Daniel James Reardon had an almost storybook beginning to his supercross career. The Australian led the Lites main for a while before dropping back and finishing fourth. He also had the holeshot in his heat race before sliding off the track. Pretty good race for the first time and I think he’ll be a player in the upcoming races. Going to the U.S. Open and that Reno AX obviously helped get him used to racing here.

As I was watching Langston and Ferry pass each other back and forth, I have to admit that I was waiting for GL8 to eventually fly off the track spectacularly, like Greg Albertyn when he was #8. He has had a hard time holding it together for twenty laps without making mistakes in the past, and going by the track conditions I thought it was only a matter of time. But to his credit, he rode smart and steady and showed that he might win the “best of the rest” contest.

There had to be some nervous people in the Hahn household when brothers Will and Tommy were running 4th and 5th in the Lites loc. Y’see, only the top four make it which meant that it was possible that: A.) One Hahn misses the main. B.) One Hahn tries to take out the other and they both fall, and both Hahns miss the main. C.) They both make it in.
Luckily, option C happened and they went onto get 6th (Tommy) and 10th (Will).

MDK/KTM rider Nick Wey debuted his new pumpkin rocket this weekend and he did pretty good I think. Remember people, he hadn’t raced in like forever after hitting his head during the nationals last summer. Then he took time off, lost his linkage, lost a kickstarter and gained a battery. All in three months! He came from almost dead last in his heat to qualifying position, and in the main he was fifth for a few laps before stalling the Katoom in a rut. I watched him closely because I wanted to see if the “NYK” style was any different on a KTM and the good news is he looks like the same rider to me.
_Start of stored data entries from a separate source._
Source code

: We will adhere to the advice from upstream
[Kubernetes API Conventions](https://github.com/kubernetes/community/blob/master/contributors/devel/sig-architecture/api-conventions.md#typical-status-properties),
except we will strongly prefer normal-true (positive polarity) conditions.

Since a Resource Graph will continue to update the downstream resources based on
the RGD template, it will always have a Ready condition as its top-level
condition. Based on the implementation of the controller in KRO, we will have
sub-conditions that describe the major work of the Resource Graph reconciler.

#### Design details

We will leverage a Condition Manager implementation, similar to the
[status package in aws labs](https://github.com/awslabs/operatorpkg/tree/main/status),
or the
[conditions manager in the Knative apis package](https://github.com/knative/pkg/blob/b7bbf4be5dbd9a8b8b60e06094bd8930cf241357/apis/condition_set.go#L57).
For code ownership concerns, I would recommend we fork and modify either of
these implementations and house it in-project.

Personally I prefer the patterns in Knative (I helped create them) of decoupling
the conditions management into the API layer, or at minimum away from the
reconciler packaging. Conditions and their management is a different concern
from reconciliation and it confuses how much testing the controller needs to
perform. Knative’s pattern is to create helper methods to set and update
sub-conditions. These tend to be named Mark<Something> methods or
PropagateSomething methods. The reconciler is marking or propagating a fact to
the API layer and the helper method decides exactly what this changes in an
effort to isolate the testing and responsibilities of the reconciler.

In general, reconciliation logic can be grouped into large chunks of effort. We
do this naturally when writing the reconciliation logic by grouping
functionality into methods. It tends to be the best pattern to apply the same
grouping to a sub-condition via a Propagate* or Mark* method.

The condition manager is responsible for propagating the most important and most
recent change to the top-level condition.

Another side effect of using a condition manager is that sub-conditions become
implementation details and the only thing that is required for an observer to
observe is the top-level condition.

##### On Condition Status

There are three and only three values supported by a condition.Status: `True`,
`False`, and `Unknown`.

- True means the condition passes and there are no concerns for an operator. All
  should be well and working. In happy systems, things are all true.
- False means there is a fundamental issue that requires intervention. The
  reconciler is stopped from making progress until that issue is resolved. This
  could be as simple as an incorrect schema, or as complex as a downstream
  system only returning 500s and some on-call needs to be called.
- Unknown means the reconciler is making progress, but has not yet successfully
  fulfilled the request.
As I write this on Monday afternoon, I have been waiting for David Vuillemin to sign onto AOL Instant Messenger so I can ask him what happened to him on the weekend. It was muddy and he is a mud master.  But all he could do was an unspectacular 10th after running sixth or seventh for a while. He was debuting the new Rockstar Suzuki EFI 450 and everything seemed to be lining up for Le Cobra. I think that he is seriously behind the eight ball with his training and riding as he was more banged up then a lot of people realized this off-season. Maybe 4 or 5 rounds in will be a better indication which way his season will go.

Hart and Huntington was another new team that showed up this weekend, they have a big sponsor in Rockstar Energy drink and a celebrity owner in Carey Hart. Their pits and bikes looked professional and Troy Adams made them proud by qualifying for the main. Troy had some problems once he got in there but judging on what I saw two months ago in Florida, Adams has some speed. On another side note, did you know that this column’s sponsor Merge Racing is doing the engines and suspension for H&H?  In the interest of full disclosure, I have to admit that I do work for Merge so therefore when I tell you the bikes pretty much ripped off Adam’s arms and handled like it was riding on pillows, you 
shouldn’t believe me.

From the “Where Did He Go?” file, Fun Center Suzuki’s Chris Blose got a ninth in the Lites class. Pretty good really, I know that he has struggled with injuries for the last few years and I’m pumped to see him do good. Why? I dunno, he always seemed like a good kid on the “Reality of Speed” show a few years back. (Actually Matthes, it was Michael that was on Reality of Speed but that's okay, I'm sure Chris is a good kid too)  Anyways, remember Josh Woods 
got on the box at the Anaheim mudder a few years back, so we’ll see what Chris has got this weekend at his hometown race in Phoenix.

Finally, hats off to Dirt Wurx for rescuing that track—it could have been an absolute mess, but they did a fine job of working the tarps and Live Nation’s tight scheduling helped out as well. The weather won’t be a problem this weekend in Phoenix. We may see a whole new group of riders near the front in the results, especially in the Lites class.